For floats, you'd use fixed-point math, just like the other replies said. Your example of +/- 10.0 with 1e-6 precision would mean multiplying by 1,000,000 and storing the result as a 25-bit signed integer. When you read it back, you just divide. It's a decent saving over a 32-bit float.
most times it will suffice and be the recommended solution (less complexity; no ups I though I only need 3bit but at runtime needed 4bits situations; one less dependencies to review for soundness issues / bugs with every update)
while using Vec<u64> with a 3bit number is a pretty strange/misleading example (as you can use a Vec<u8>) my guess is that they used it because many packed vectors operate on u64s internally and allows up-to 64bit values.
anyway while often it doesn't matter sometimes storing a u8 where you only need 3bit numbers or similar makes a huge difference (e.g. if with packaging you application state fits in memory and without it doesn't and start swapping)
you can do similar stuff for non integer values, but things get more complicated as you can't just truncate/mask floats in the same way you can do so for integers. Further complications come from decimal based precision bounds and the question of if you need perfect precision in the whole number range (floats aren't evenly spaced).
A common solution is to use fixed point floats or in general convert your floats to integers. For example, assuming a perfect precision requirement for you range, you could store a number in range [-1e7; 1e7] and by context/in code remember there is a implicit missing div 1e6. Then you can store it in a 25 bit integer and bit package it (log2(1e7).ceil()+1 sign bit).

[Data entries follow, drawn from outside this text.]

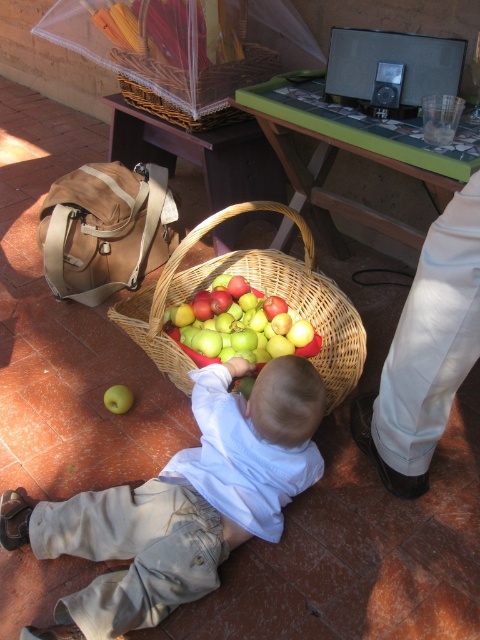
Looking at this image, which is more to the right, light beige cotton pants at lower left or green matte apple at lower left?

From the viewer's perspective, light beige cotton pants at lower left appears more on the right side.

Is light beige cotton pants at lower left to the left of green matte apple at lower left from the viewer's perspective?

No, light beige cotton pants at lower left is not to the left of green matte apple at lower left.

Where is `light beige cotton pants at lower left`? light beige cotton pants at lower left is located at coordinates (181, 502).

Image resolution: width=480 pixels, height=640 pixels. I want to click on light beige cotton pants at lower left, so click(x=181, y=502).

Looking at this image, can you confirm if shiny green apples at center is positioned below green matte apple at lower left?

No, shiny green apples at center is not below green matte apple at lower left.

Is shiny green apples at center bigger than green matte apple at lower left?

Indeed, shiny green apples at center has a larger size compared to green matte apple at lower left.

Does point (260, 358) come farther from viewer compared to point (128, 406)?

No.

Where is `shiny green apples at center`? This screenshot has width=480, height=640. shiny green apples at center is located at coordinates (240, 324).

Is shiny green apples at center positioned in front of woven brown basket at upper center?

Yes.

Is point (249, 289) positioned before point (118, 76)?

Yes, point (249, 289) is in front of point (118, 76).

The height and width of the screenshot is (640, 480). I want to click on shiny green apples at center, so click(x=240, y=324).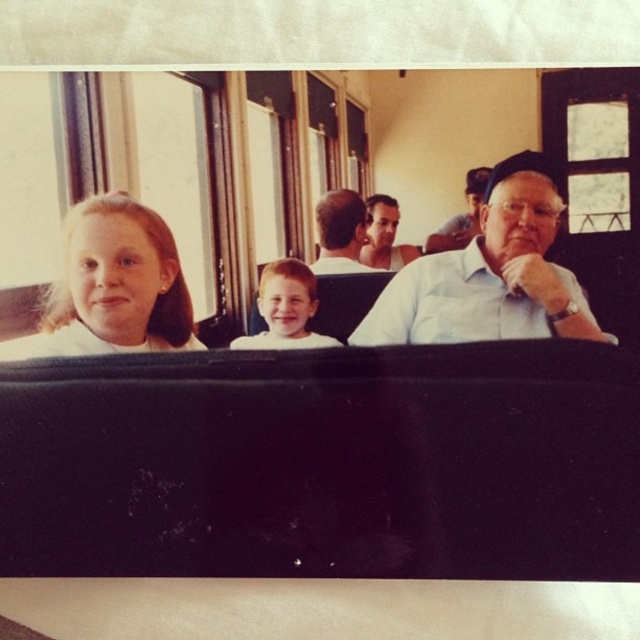
Question: Can you confirm if blonde hair at left is positioned below smooth brown hair at center?

Choices:
 (A) yes
 (B) no

Answer: (A)

Question: Does blonde hair at left appear on the right side of smooth brown hair at center?

Choices:
 (A) yes
 (B) no

Answer: (B)

Question: Which point appears farthest from the camera in this image?

Choices:
 (A) (333, 339)
 (B) (396, 220)
 (C) (552, 307)

Answer: (A)

Question: Is light blue shirt at center below smooth brown hair at center?

Choices:
 (A) yes
 (B) no

Answer: (A)

Question: Which point is farther from the camera taking this photo?

Choices:
 (A) (150, 230)
 (B) (572, 292)
 (C) (403, 266)
 (D) (323, 196)

Answer: (C)

Question: Which point is closer to the camera?

Choices:
 (A) (296, 298)
 (B) (60, 304)
 (C) (364, 323)

Answer: (B)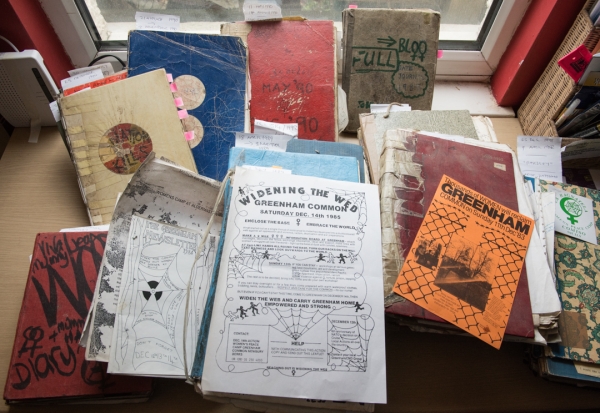
The image size is (600, 413). I want to click on desk with a light beige wooden appearance, so click(x=55, y=195).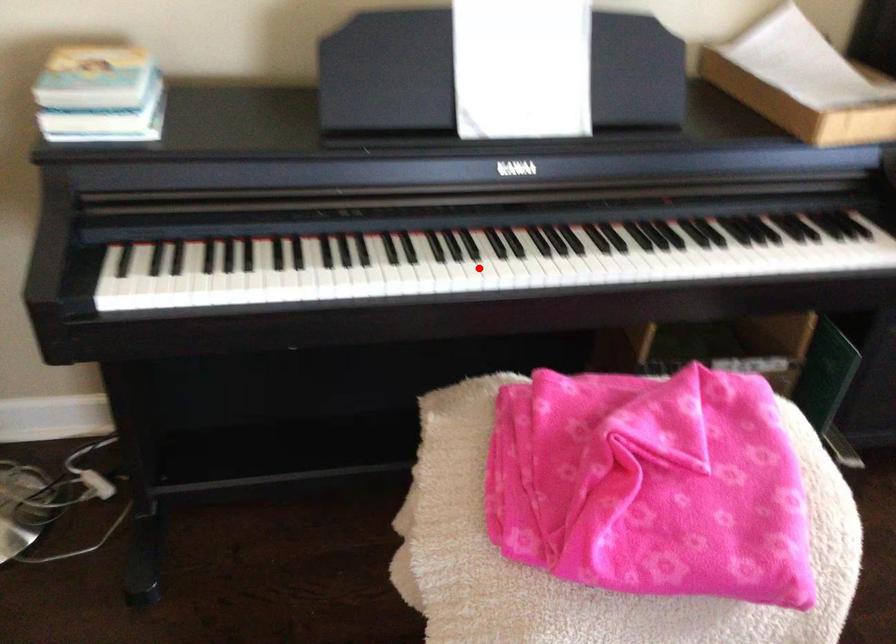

The benchmark does a million random reads. For the FixedVec implementation with bit_width=8, the underlying storage is a Vec<u64>. This means the data is 8x more compact than the Vec<u8> baseline for the same number of elements.
When the random access indices are generated, they are more likely to fall within the same cache lines for the Vec<u64>-backed structure than for the Vec<u8>. Even though Vec<u8> has a simpler access instruction, it suffers more cache misses across the entire benchmark run.

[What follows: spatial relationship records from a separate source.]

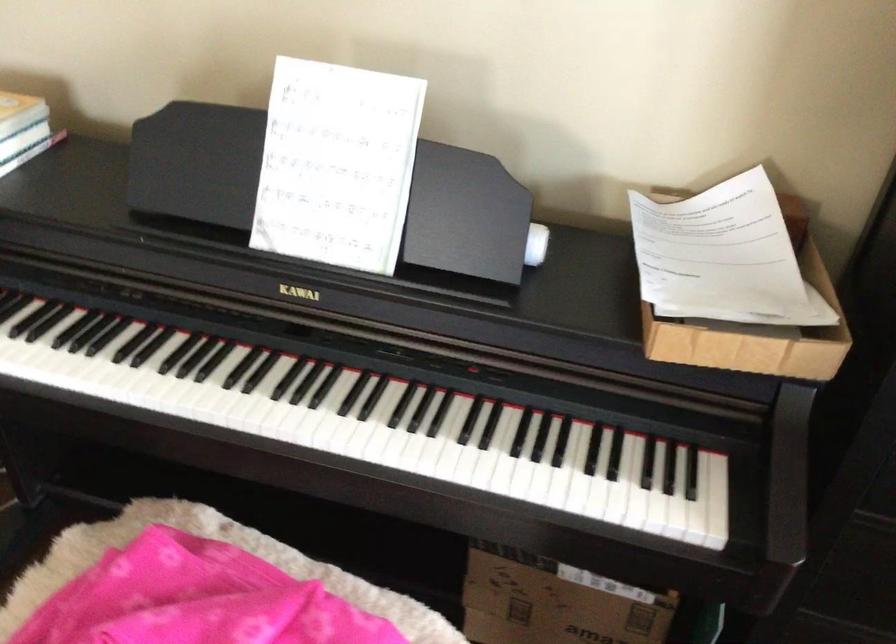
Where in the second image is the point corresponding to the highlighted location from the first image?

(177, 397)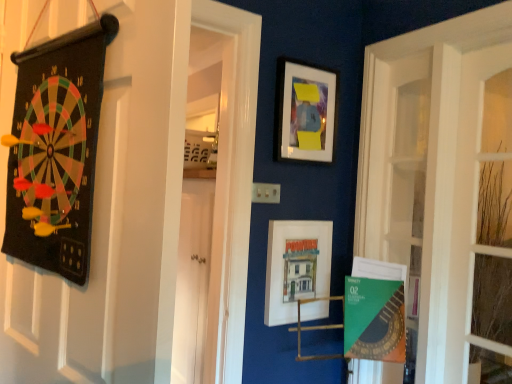
Question: In which direction should I rotate to look at matte white picture frame at upper center, the 1th picture frame positioned from the top?

Choices:
 (A) right
 (B) left

Answer: (A)

Question: Which direction should I rotate to look at matte white picture frame at center, arranged as the first picture frame when ordered from the bottom?

Choices:
 (A) right
 (B) left

Answer: (A)

Question: Is matte white picture frame at upper center, marked as the second picture frame in a bottom-to-top arrangement, positioned far away from matte white picture frame at center, arranged as the first picture frame when ordered from the bottom?

Choices:
 (A) yes
 (B) no

Answer: (B)

Question: Does matte white picture frame at upper center, the 1th picture frame positioned from the top, contain matte white picture frame at center, arranged as the 2th picture frame when viewed from the top?

Choices:
 (A) yes
 (B) no

Answer: (B)

Question: Is matte white picture frame at upper center, the 1th picture frame positioned from the top, thinner than matte white picture frame at center, arranged as the 2th picture frame when viewed from the top?

Choices:
 (A) yes
 (B) no

Answer: (A)

Question: From a real-world perspective, is matte white picture frame at upper center, marked as the second picture frame in a bottom-to-top arrangement, on matte white picture frame at center, arranged as the first picture frame when ordered from the bottom?

Choices:
 (A) no
 (B) yes

Answer: (B)

Question: Is matte white picture frame at upper center, the 1th picture frame positioned from the top, at the right side of matte white picture frame at center, arranged as the 2th picture frame when viewed from the top?

Choices:
 (A) no
 (B) yes

Answer: (B)

Question: Is matte white picture frame at center, arranged as the first picture frame when ordered from the bottom, at the back of matte white picture frame at upper center, the 1th picture frame positioned from the top?

Choices:
 (A) no
 (B) yes

Answer: (A)

Question: Can you confirm if green paper at lower right is taller than matte white picture frame at center, arranged as the 2th picture frame when viewed from the top?

Choices:
 (A) yes
 (B) no

Answer: (B)

Question: Considering the relative sizes of green paper at lower right and matte white picture frame at center, arranged as the first picture frame when ordered from the bottom, in the image provided, is green paper at lower right wider than matte white picture frame at center, arranged as the first picture frame when ordered from the bottom,?

Choices:
 (A) yes
 (B) no

Answer: (A)

Question: From the image's perspective, is green paper at lower right located beneath matte white picture frame at center, arranged as the 2th picture frame when viewed from the top?

Choices:
 (A) no
 (B) yes

Answer: (B)

Question: Could you tell me if green paper at lower right is facing matte white picture frame at center, arranged as the 2th picture frame when viewed from the top?

Choices:
 (A) yes
 (B) no

Answer: (B)

Question: Does green paper at lower right touch matte white picture frame at center, arranged as the 2th picture frame when viewed from the top?

Choices:
 (A) yes
 (B) no

Answer: (B)

Question: Is green paper at lower right smaller than matte white picture frame at center, arranged as the 2th picture frame when viewed from the top?

Choices:
 (A) no
 (B) yes

Answer: (B)

Question: Considering the relative positions of green paper at lower right and black felt dartboard at left in the image provided, is green paper at lower right to the right of black felt dartboard at left from the viewer's perspective?

Choices:
 (A) no
 (B) yes

Answer: (B)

This is common in fields like bioinformatics, search engine indexing, or implementing other succinct data structures. In these areas, the entire game is about squeezing massive datasets into RAM to avoid slow disk I/O. Wasting 6 out of 16 bits means your memory usage is almost 40% higher than it needs to be. That can be the difference between a server needing 64GB of RAM versus 100GB.
On top of that, as I mentioned in another comment, packing the data more tightly often makes random access faster than a standard Vec, not slower. Better cache locality means the CPU spends less time waiting for data from main memory, and that performance gain often outweighs the tiny cost of the bit-fiddling instructions.